Merry Christmas and feel free to share!

Monday, December 2, 2019

Faces of the 12th Virginia Infantry ("Petersburg Regiment"): The 12th's Last Color Bearer

The Petersburg Regiment's Last Color Bearer


Caption:  Sergeant William Crawford Smith

Credit:  U. S. Army Historical Education Center


Born in Virginia in 1837, William Crawford Smith had moved to Nashville, Tennessee and set up as a contractor by the outbreak of the Civil War.  With his friend John Mingea, Smith returned to Virginia and on May 17, 1861 enlisted in the 12th Virginia's Company B, the Petersburg Old or 'A' Grays.  At Crampton's Gap on September 14, 1862, he was wounded and captured.  After his exchange, he was promoted to corporal on March 1, 1863.  Smith was on the bridging detail at Germanna Ford at the end of April 1863 when it was overrun by Federals.  He escaped to provide valuable intelligence to Brig. Gen. William Mahone.  Smith was promoted to sergeant on August 1, 1863.

By May 6, 1864, Smith was serving as the 12th Virginia's color bearer.  In the Wilderness that day he was slightly wounded in the ankle by the same volley from the 41st Virginia that severely injured Lt.
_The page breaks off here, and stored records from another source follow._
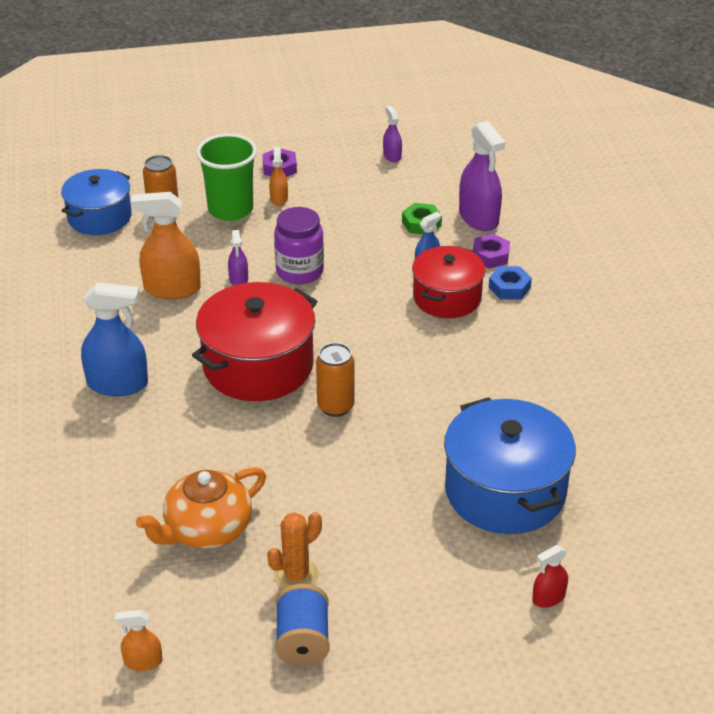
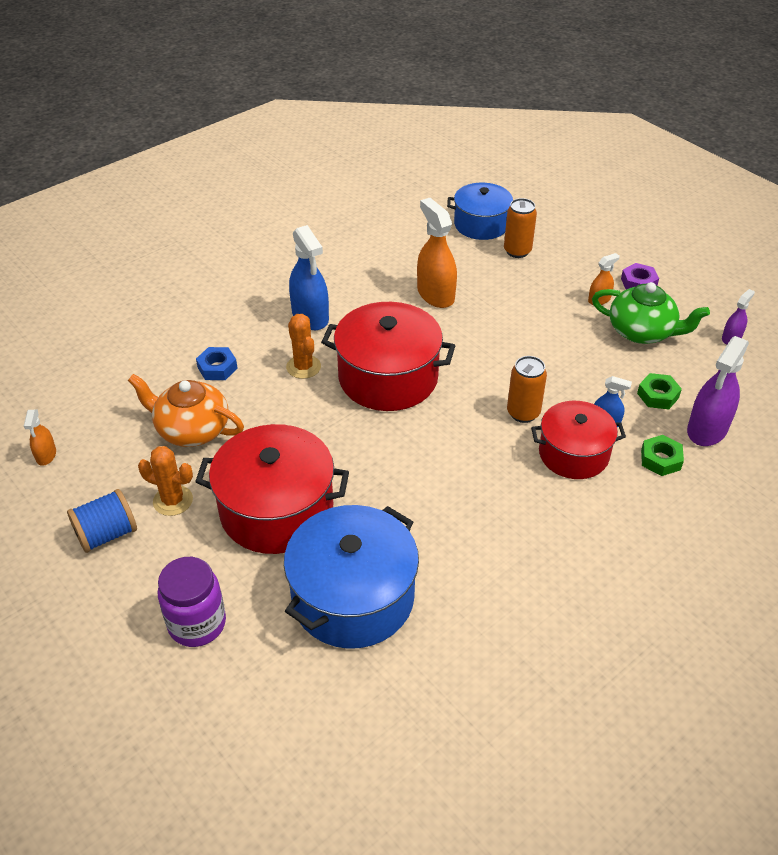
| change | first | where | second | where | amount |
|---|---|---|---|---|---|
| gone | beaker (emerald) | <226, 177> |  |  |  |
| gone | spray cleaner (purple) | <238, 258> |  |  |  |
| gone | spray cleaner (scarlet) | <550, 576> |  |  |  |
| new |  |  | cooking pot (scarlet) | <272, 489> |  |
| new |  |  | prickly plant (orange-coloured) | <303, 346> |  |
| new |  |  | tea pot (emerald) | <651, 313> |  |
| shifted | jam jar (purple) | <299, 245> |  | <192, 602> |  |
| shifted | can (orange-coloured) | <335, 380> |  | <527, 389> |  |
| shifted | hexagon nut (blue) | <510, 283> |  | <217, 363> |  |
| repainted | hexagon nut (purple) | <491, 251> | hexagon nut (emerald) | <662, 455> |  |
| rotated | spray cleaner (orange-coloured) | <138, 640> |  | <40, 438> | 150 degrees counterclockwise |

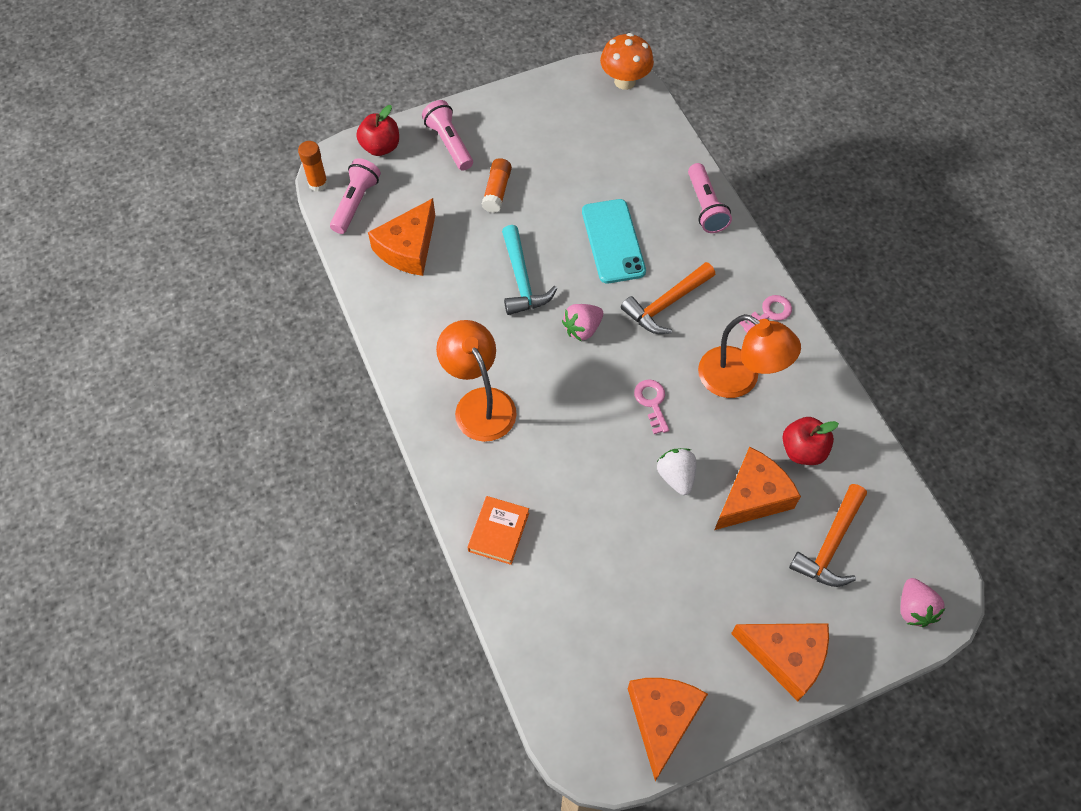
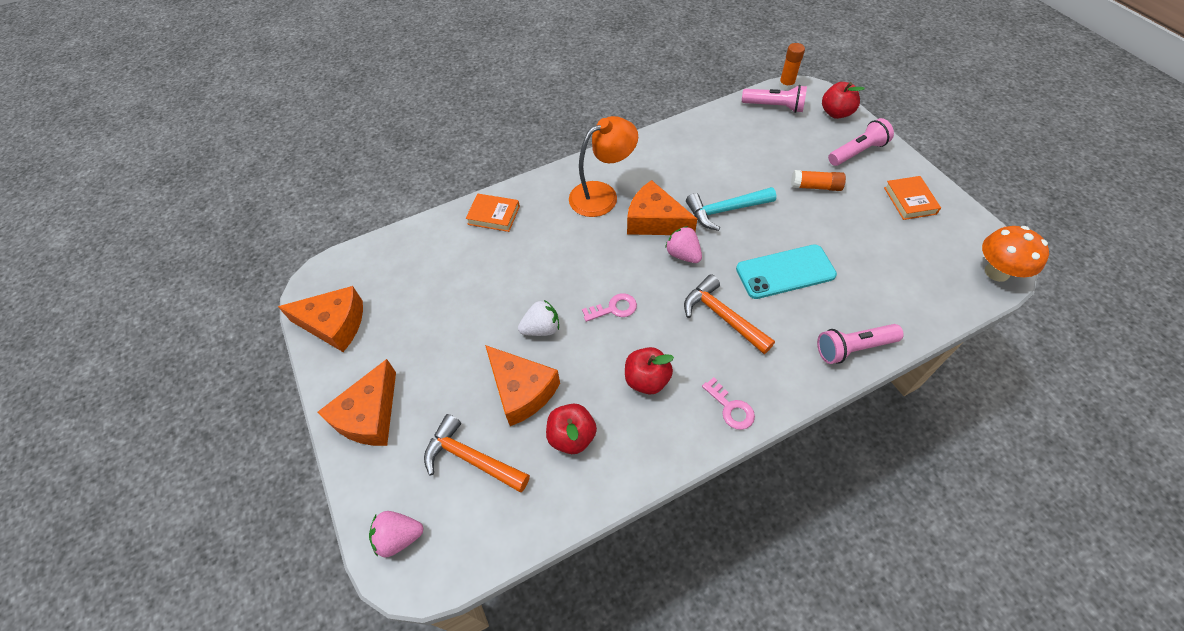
| change | first | where | second | where | amount |
|---|---|---|---|---|---|
| new |  |  | book (orange-coloured) | <912, 198> |  |
| shifted | cheese wedge (orange-coloured) | <401, 237> |  | <662, 207> |  |
| swapped | desk lamp (orange-coloured) | <749, 356> | toy apple (scarlet) | <649, 371> |  |

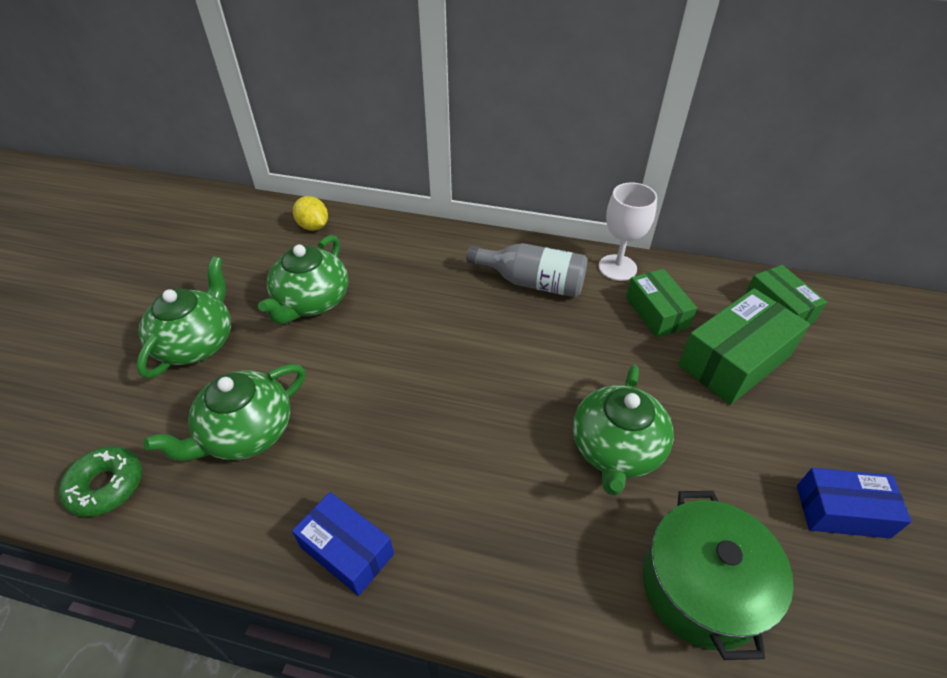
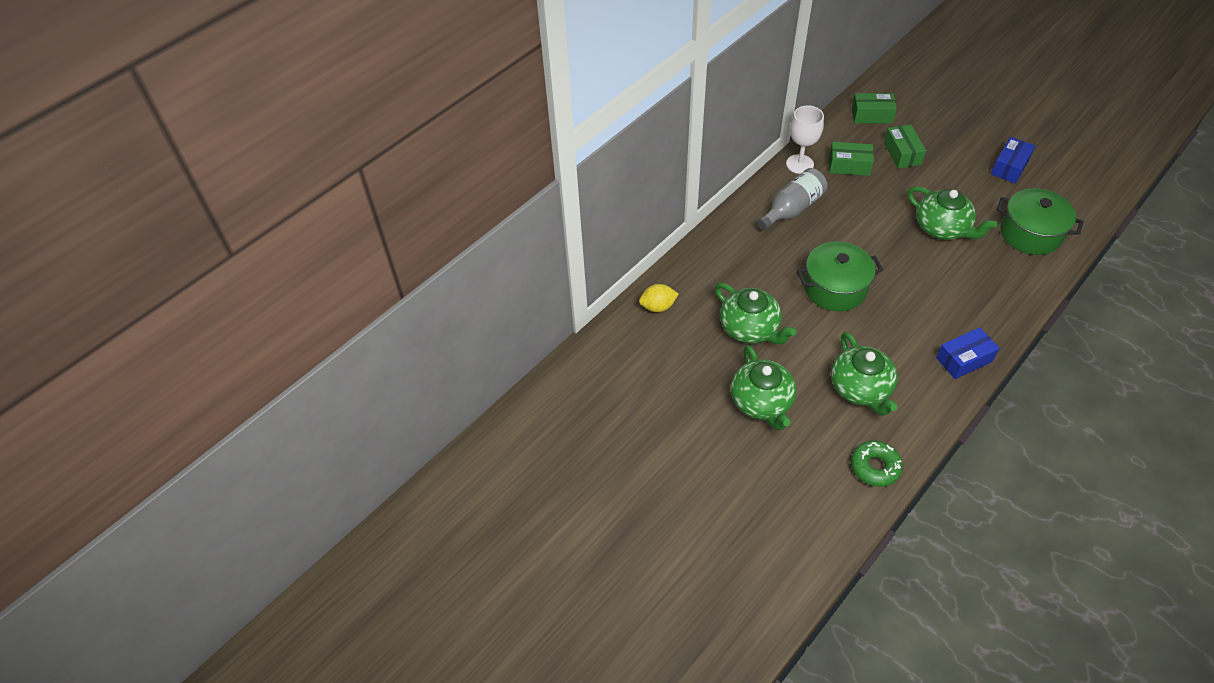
| change | first | where | second | where | amount |
|---|---|---|---|---|---|
| new |  |  | cooking pot (emerald) | <840, 276> |  |
| rotated | tea pot (emerald) | <183, 317> |  | <764, 388> | 150 degrees counterclockwise |
| scaled | parcel (emerald) | <744, 346> |  | <905, 146> | x0.64 |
Gen. James Longstreet and killed Smith's friend Pvt. Mingea.  The Petersburg Regiment's colors passed to another soldier.



Smith had returned to the color guard by May 12.  After three color bearers were wounded, one mortally, the colors were given back to Smith.  He carried them in the charge at the Crater on July 30, when they suffered about 75 bullet holes and had their staff shattered.  On August 19 at Globe Tavern, when the Federals threatened to surround and capture the 12th and its battle flag, he tore the colors from the staff and hid them under his shirt.  When the Petersburg Regiment surrendered at Appomattox, Smith and another soldier tore up the colors and distributed their fragments.


Caption:  Phillips Flag Fragment.  Phillips’ inscription reads:  “This portion of a star is the center of star from the Battle Flag of the 12th Va Infantry, which I with my own hands tore it up at Appomattox when we surrendered on the 9th of April 1865.  I divided it out to those who wished a portion of it.  I have cut off four of the points from time to time one piece to D. M. Dunlop, one to Leroy S. Edwards & others.  I also have my sword which I had on and the dirt has never been wiped off since I returned.

“J. E. Phillips, Capt Richmond Grays”

Credit:  Elise Phillips Atkins, Arlington Heights, Ill.

                                                                                    “(Requiescat in pace)”

Credit:  Francis Charles Stainback Collection, Virginia Military Institute Museum, Virginia Military Institute.

After the war, Smith returned to Nashville and resumed his work as a contractor.  In 1897 he designed and built the Parthenon as part of the Tennessee Centennial Exhibition.  He died in the Philippines in 1899 as colonel of the 1st Tennessee Infantry, United States Volunteers.